---- Data listing

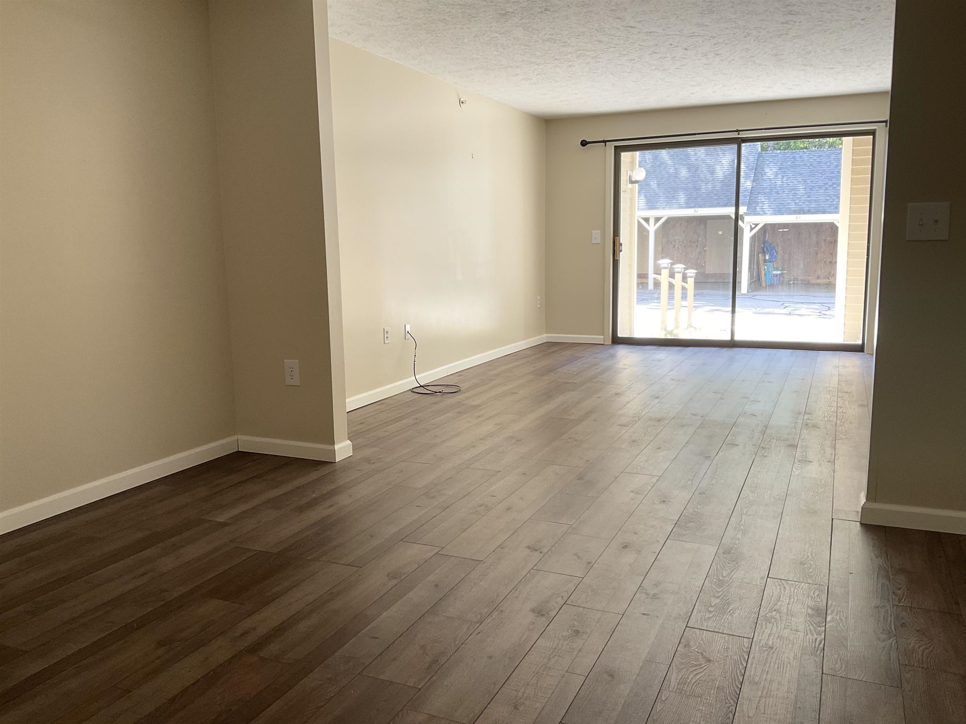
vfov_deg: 48.2
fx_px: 809
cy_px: 362
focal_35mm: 29
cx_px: 483
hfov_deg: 61.7
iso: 40
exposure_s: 1/60
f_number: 1.8
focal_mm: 3
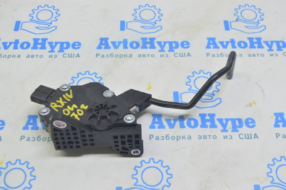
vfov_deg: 28.0
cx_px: 143
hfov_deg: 41.1
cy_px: 95
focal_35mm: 48
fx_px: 381
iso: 400
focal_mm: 32
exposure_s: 1/20
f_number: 5.6
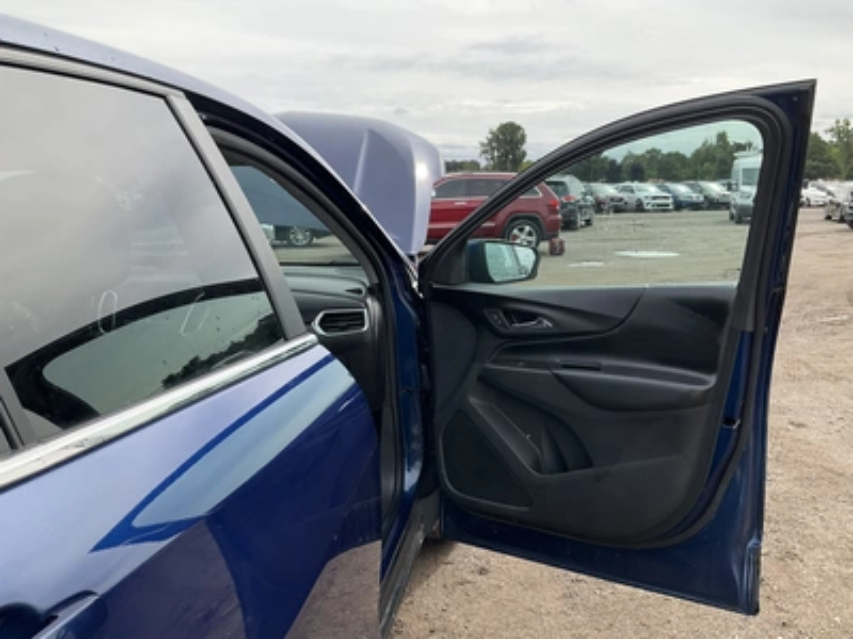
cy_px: 320
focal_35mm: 29
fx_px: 715
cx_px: 426
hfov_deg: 61.7
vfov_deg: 48.2
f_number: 1.8
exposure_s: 1/944
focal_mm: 3
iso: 25
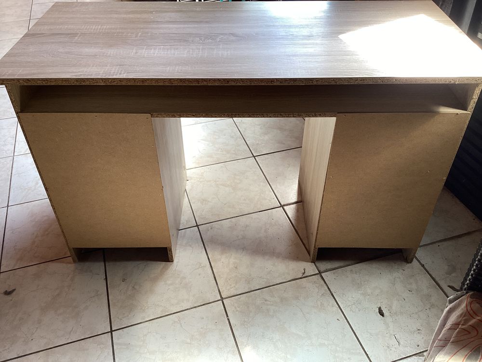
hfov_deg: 58.4
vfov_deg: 45.4
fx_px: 432
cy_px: 181
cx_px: 241
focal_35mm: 31
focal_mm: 3.3
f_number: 2.4
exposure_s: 1/100
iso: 64
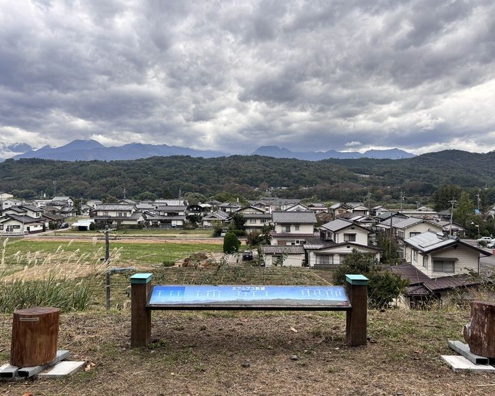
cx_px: 247
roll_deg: -0.3
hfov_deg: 62.2
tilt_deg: -1.2
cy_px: 193
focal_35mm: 28
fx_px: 410
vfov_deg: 51.5
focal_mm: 5.96
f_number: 1.6
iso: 64
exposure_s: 1/121
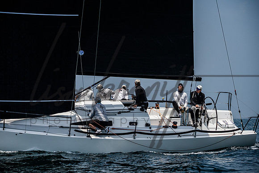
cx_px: 130
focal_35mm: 100
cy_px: 86
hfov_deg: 20.4
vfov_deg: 13.7
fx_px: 720
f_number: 5.6
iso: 400
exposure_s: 1/6400
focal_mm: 100
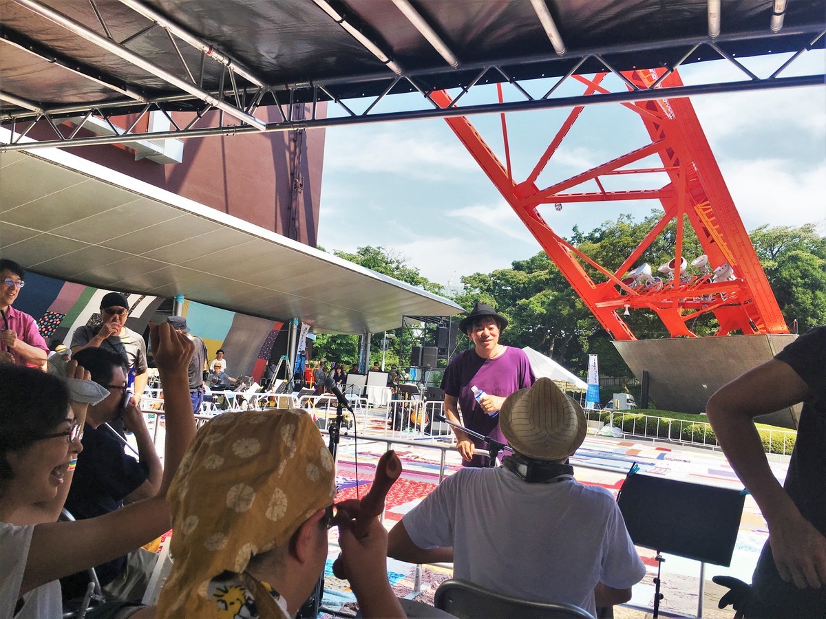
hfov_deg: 61.7
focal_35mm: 29
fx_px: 692
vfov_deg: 48.2
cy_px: 310
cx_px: 413
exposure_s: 1/1326
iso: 25
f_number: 2.2
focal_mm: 4.15
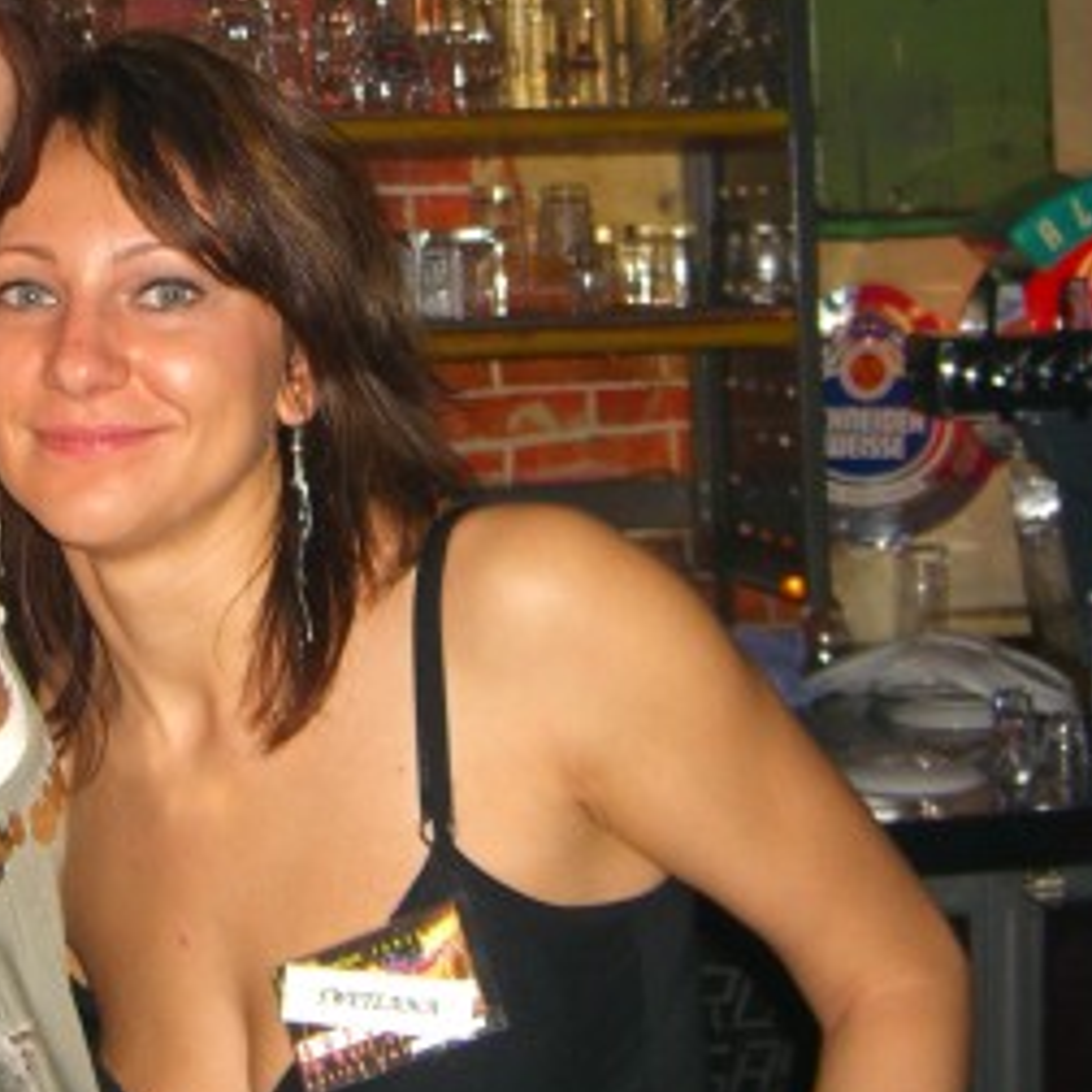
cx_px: 243
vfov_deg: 21.3
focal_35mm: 80
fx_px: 2855
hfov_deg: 21.4
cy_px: 186
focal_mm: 7.9
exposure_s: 1/60
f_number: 2.8
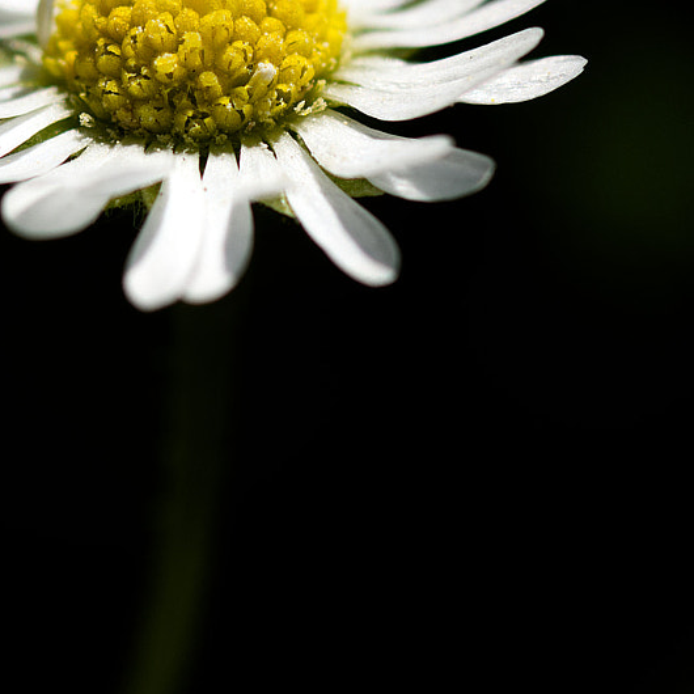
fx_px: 9170
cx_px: 215
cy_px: 8
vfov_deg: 4.3
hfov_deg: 4.3
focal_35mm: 404
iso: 200
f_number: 8
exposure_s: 1/800
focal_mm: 105
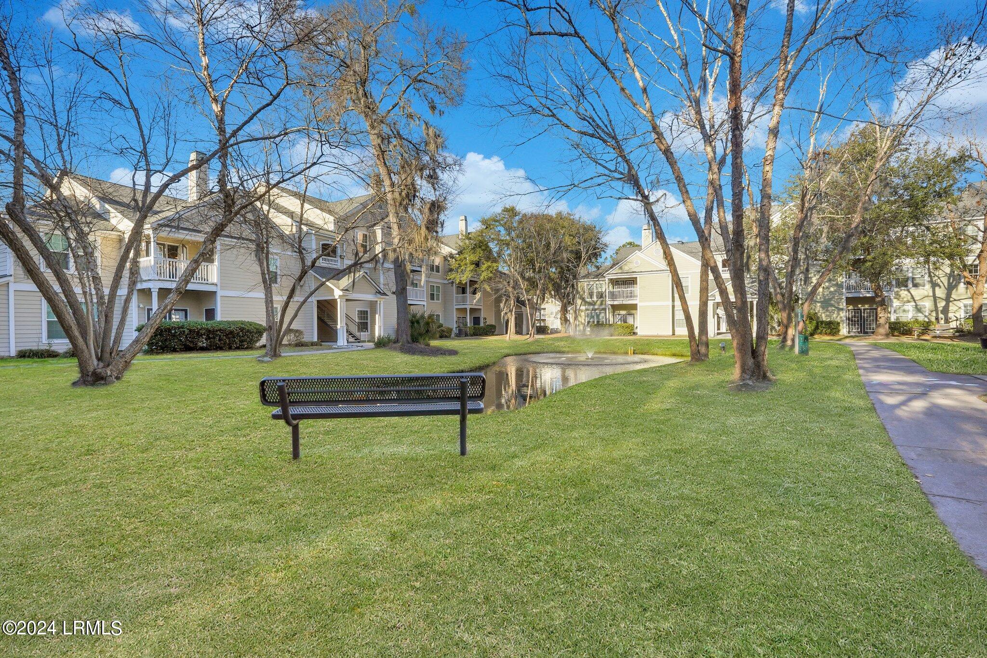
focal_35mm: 16
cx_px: 494
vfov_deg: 72.0
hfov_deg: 95.0
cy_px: 329
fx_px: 452
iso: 320
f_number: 9
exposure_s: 1/640
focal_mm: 16.5
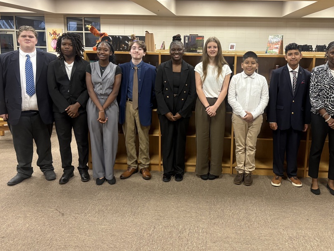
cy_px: 104
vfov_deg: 42.8
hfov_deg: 55.0
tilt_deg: -9.8
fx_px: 318
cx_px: 197
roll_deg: -1.1
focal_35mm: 33
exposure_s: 1/60
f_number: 1.6
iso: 250
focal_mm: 5.96
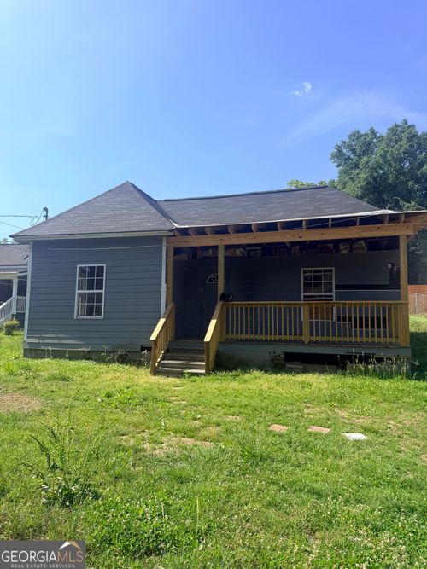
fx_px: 395
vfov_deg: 71.6
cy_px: 284
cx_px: 214
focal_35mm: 24
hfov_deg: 56.8
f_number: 1.78
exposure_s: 1/3584
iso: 80
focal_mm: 6.76
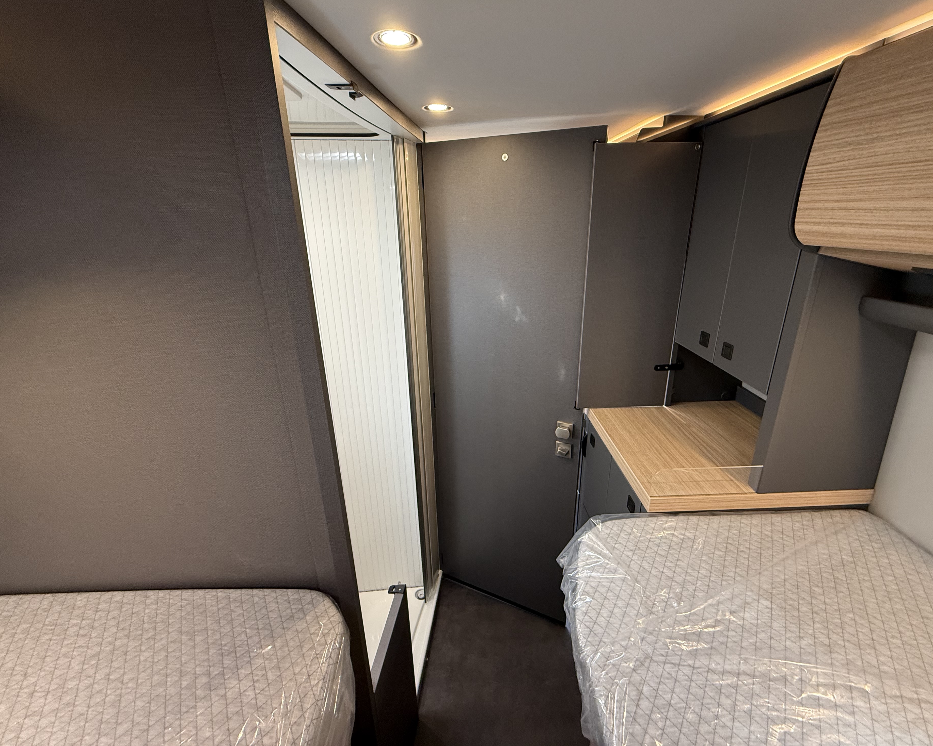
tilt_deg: -19.1
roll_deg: -1.6
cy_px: 363
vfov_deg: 84.0
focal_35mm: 15
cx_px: 484
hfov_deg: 96.7
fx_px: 414
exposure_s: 1/99
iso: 320
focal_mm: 2.22
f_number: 2.2
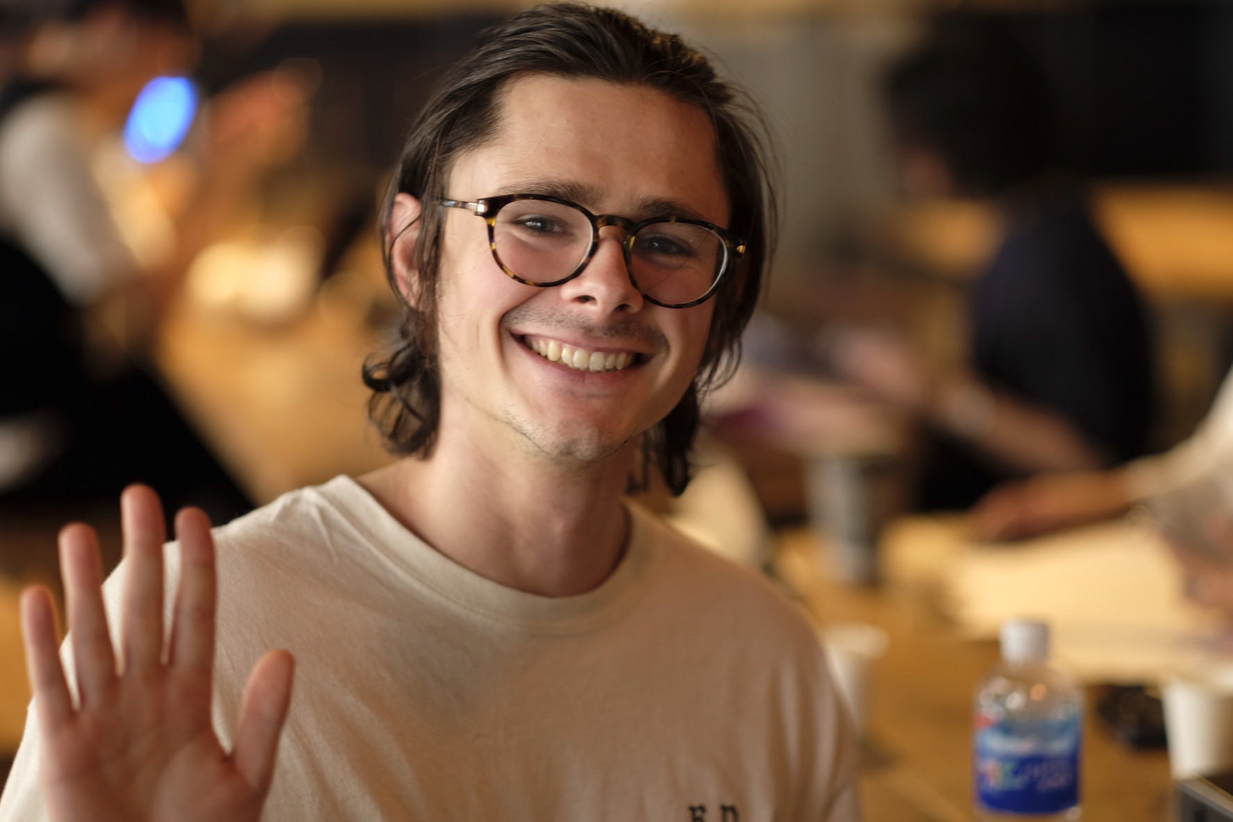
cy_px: 411
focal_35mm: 84
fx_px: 2877
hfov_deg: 24.2
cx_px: 616
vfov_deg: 16.3
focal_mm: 56
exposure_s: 1/58
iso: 200
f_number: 1.2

--------

Brief: What's needed is a word-for-word retyping of the listing, minus its pictures.

Solution to this exercise:
vfov_deg: 48.2
fx_px: 809
cy_px: 362
focal_35mm: 29
cx_px: 483
hfov_deg: 61.7
iso: 40
exposure_s: 1/60
f_number: 1.8
focal_mm: 3
vfov_deg: 28.0
cx_px: 143
hfov_deg: 41.1
cy_px: 95
focal_35mm: 48
fx_px: 381
iso: 400
focal_mm: 32
exposure_s: 1/20
f_number: 5.6
cy_px: 320
focal_35mm: 29
fx_px: 715
cx_px: 426
hfov_deg: 61.7
vfov_deg: 48.2
f_number: 1.8
exposure_s: 1/944
focal_mm: 3
iso: 25
hfov_deg: 58.4
vfov_deg: 45.4
fx_px: 432
cy_px: 181
cx_px: 241
focal_35mm: 31
focal_mm: 3.3
f_number: 2.4
exposure_s: 1/100
iso: 64
cx_px: 247
roll_deg: -0.3
hfov_deg: 62.2
tilt_deg: -1.2
cy_px: 193
focal_35mm: 28
fx_px: 410
vfov_deg: 51.5
focal_mm: 5.96
f_number: 1.6
iso: 64
exposure_s: 1/121
cx_px: 130
focal_35mm: 100
cy_px: 86
hfov_deg: 20.4
vfov_deg: 13.7
fx_px: 720
f_number: 5.6
iso: 400
exposure_s: 1/6400
focal_mm: 100
hfov_deg: 61.7
focal_35mm: 29
fx_px: 692
vfov_deg: 48.2
cy_px: 310
cx_px: 413
exposure_s: 1/1326
iso: 25
f_number: 2.2
focal_mm: 4.15
cx_px: 243
vfov_deg: 21.3
focal_35mm: 80
fx_px: 2855
hfov_deg: 21.4
cy_px: 186
focal_mm: 7.9
exposure_s: 1/60
f_number: 2.8
fx_px: 9170
cx_px: 215
cy_px: 8
vfov_deg: 4.3
hfov_deg: 4.3
focal_35mm: 404
iso: 200
f_number: 8
exposure_s: 1/800
focal_mm: 105
focal_35mm: 16
cx_px: 494
vfov_deg: 72.0
hfov_deg: 95.0
cy_px: 329
fx_px: 452
iso: 320
f_number: 9
exposure_s: 1/640
focal_mm: 16.5
cy_px: 104
vfov_deg: 42.8
hfov_deg: 55.0
tilt_deg: -9.8
fx_px: 318
cx_px: 197
roll_deg: -1.1
focal_35mm: 33
exposure_s: 1/60
f_number: 1.6
iso: 250
focal_mm: 5.96
fx_px: 395
vfov_deg: 71.6
cy_px: 284
cx_px: 214
focal_35mm: 24
hfov_deg: 56.8
f_number: 1.78
exposure_s: 1/3584
iso: 80
focal_mm: 6.76
tilt_deg: -19.1
roll_deg: -1.6
cy_px: 363
vfov_deg: 84.0
focal_35mm: 15
cx_px: 484
hfov_deg: 96.7
fx_px: 414
exposure_s: 1/99
iso: 320
focal_mm: 2.22
f_number: 2.2
cy_px: 411
focal_35mm: 84
fx_px: 2877
hfov_deg: 24.2
cx_px: 616
vfov_deg: 16.3
focal_mm: 56
exposure_s: 1/58
iso: 200
f_number: 1.2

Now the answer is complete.